== Segment start ==

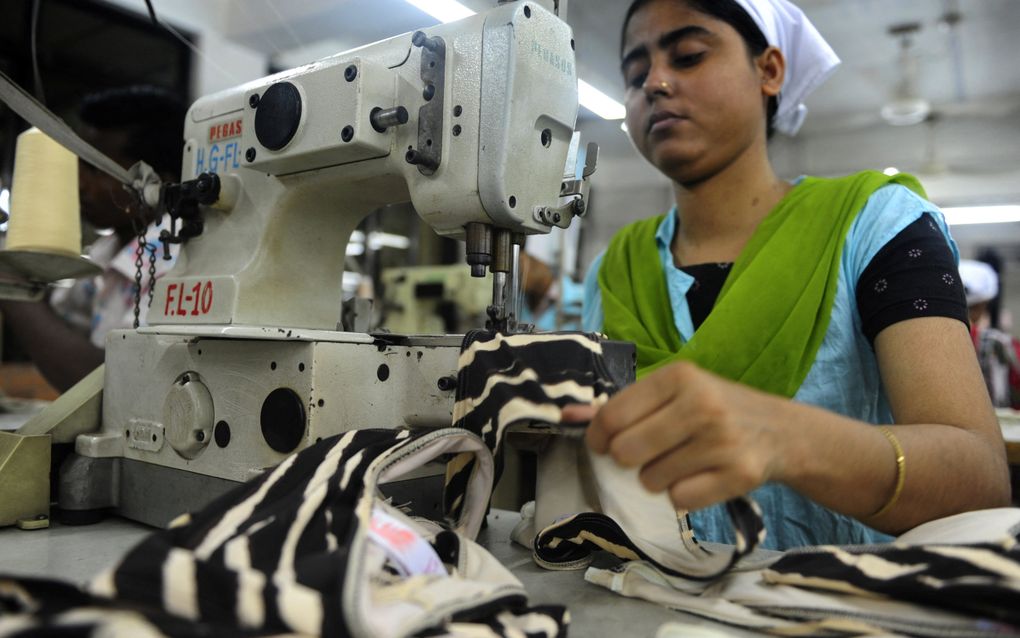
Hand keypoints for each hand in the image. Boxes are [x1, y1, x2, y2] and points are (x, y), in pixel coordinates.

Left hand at [561, 361, 791, 510]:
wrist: (781, 431)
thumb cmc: (714, 409)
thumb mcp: (671, 394)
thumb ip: (619, 406)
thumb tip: (565, 415)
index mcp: (679, 376)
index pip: (612, 416)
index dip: (599, 438)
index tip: (607, 444)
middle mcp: (701, 404)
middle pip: (626, 452)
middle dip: (630, 460)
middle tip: (652, 453)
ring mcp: (722, 440)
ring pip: (650, 480)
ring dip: (658, 479)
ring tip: (682, 462)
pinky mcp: (738, 475)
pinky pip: (679, 500)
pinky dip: (683, 496)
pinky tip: (700, 477)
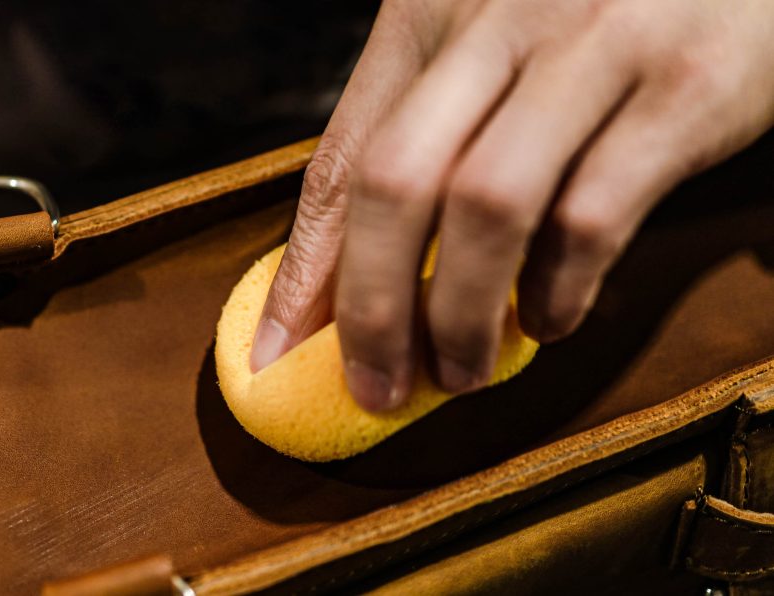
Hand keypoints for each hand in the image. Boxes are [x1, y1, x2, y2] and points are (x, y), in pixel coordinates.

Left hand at [254, 0, 773, 409]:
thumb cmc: (599, 5)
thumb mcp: (489, 40)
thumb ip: (427, 134)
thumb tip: (355, 275)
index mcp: (428, 10)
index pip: (342, 158)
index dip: (302, 270)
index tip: (277, 351)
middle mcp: (495, 19)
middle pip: (394, 182)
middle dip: (371, 308)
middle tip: (374, 385)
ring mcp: (591, 47)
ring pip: (485, 206)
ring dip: (461, 314)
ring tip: (458, 371)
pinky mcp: (682, 87)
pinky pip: (592, 215)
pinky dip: (557, 290)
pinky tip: (547, 320)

== Segment end ==

**TASK TO COMPLETE**
Exact copies of the lines from the one containing "index dip: (302, 270)" through the end of the listing, both included, are the only thing wanted.

**EXERCISE ANSWER**
index dip: (302, 270)
index tip: (277, 351)
middle mcp: (495, 19)
middle pip: (394, 182)
middle dip: (371, 308)
middle tip: (374, 385)
ring mcp: (591, 47)
ring pip: (485, 206)
ring dip: (461, 314)
ring tip: (458, 371)
pinky mcp: (682, 87)
pinky pip: (592, 215)
pinky dip: (557, 290)
pinky tip: (547, 320)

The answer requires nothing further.